17. The memory device of claim 16, wherein the memory device further comprises instructions to cause the processor to:

display the consolidated update on an update stream of the social network based, at least in part, on:

a lack of duplication of the consolidated update with other updates in the update stream; and

a conformity of the consolidated update with a business rule.

18. The memory device of claim 17, wherein the memory device further comprises instructions to cause the processor to:

determine the lack of duplication of the consolidated update based, at least in part, on a characteristic of the consolidated update in comparison with a characteristic of the update stream corresponding to the at least one of the plurality of users of the social network.

19. The memory device of claim 17, wherein the business rule comprises a restriction on displaying the consolidated update on the update stream based on a personal characteristic of the at least one of the plurality of users of the social network.

20. A system comprising:

a receiver module configured to receive a plurality of updates to a plurality of profiles that individually describe ones of a plurality of users on a social network;

a batch processor configured to process at least some of the plurality of updates to generate a consolidated update indicative of a status of at least some of the plurality of profiles;

a display module configured to display the consolidated update on an update stream of the social network corresponding to at least one of the plurality of users.

21. The system of claim 20, wherein the consolidated update is indicative of a change in status of the at least some of the plurality of profiles.

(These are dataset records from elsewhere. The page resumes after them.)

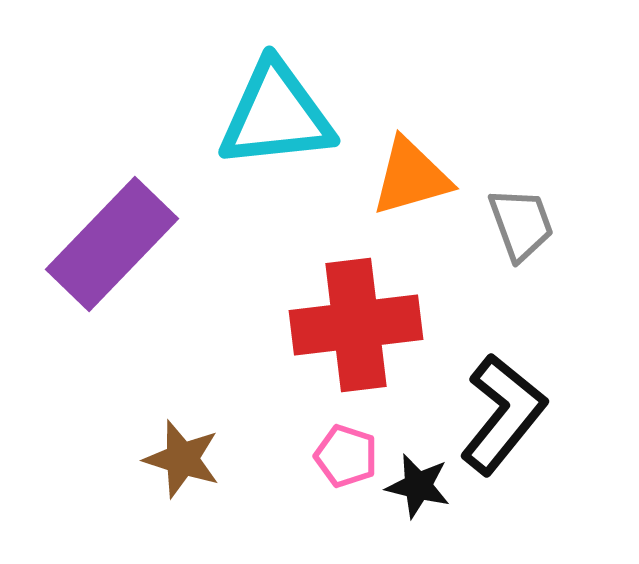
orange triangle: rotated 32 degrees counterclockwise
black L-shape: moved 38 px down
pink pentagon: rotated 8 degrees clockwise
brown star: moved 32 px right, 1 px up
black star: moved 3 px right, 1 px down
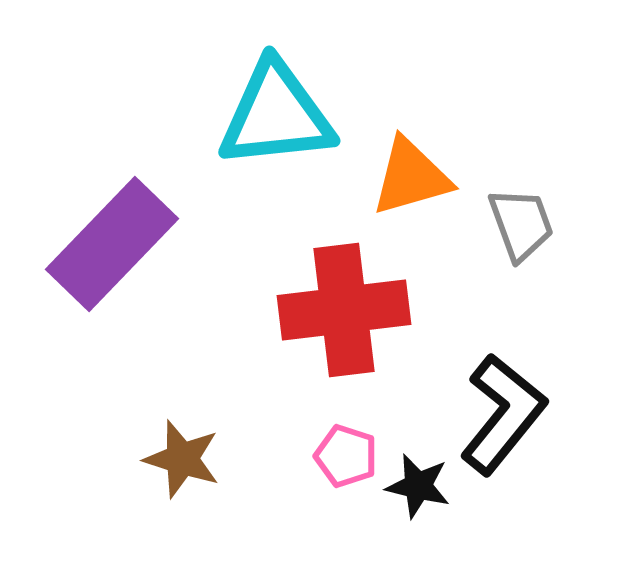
red cross: moved 12 px left, 15 px up
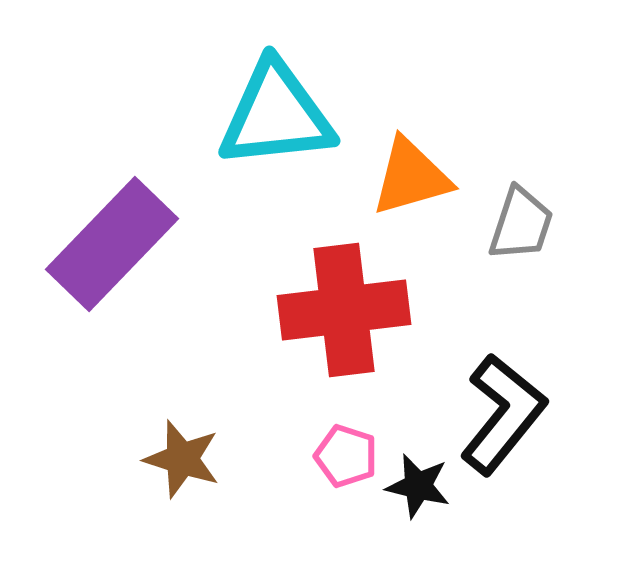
gray trapezoid: rotated 38 degrees clockwise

22. The system of claim 20, wherein the consolidated update is indicative of a similar status of the at least some of the plurality of profiles.

23. The system of claim 20, wherein the batch processor is configured to concurrently generate a plurality of consolidated updates, each of the plurality of consolidated updates based on at least some of the plurality of updates.

24. The system of claim 20, further comprising:

a web-based user interface configured to receive the plurality of updates and display the consolidated update; and

an offline system comprising the batch processor.

25. The system of claim 24, further comprising an online system comprising the web-based user interface and the update database, the online system being communicatively coupled to the offline system, and wherein the offline system further comprises a file system configured to store the plurality of updates, wherein the batch processor processes the at least some of the plurality of updates from the file system.

26. The system of claim 25, wherein the batch processor is further configured to cause the display module to display the consolidated update on an update stream of the social network based, at least in part, on:

a lack of duplication of the consolidated update with other updates in the update stream; and

a conformity of the consolidated update with a business rule.

27. The system of claim 26, wherein the batch processor is further configured to determine the lack of duplication of the consolidated update based, at least in part, on a characteristic of the consolidated update in comparison with a characteristic of the update stream corresponding to the at least one of the plurality of users of the social network.

28. The system of claim 26, wherein the business rule comprises a restriction on displaying the consolidated update on the update stream based on a personal characteristic of the at least one of the plurality of users of the social network.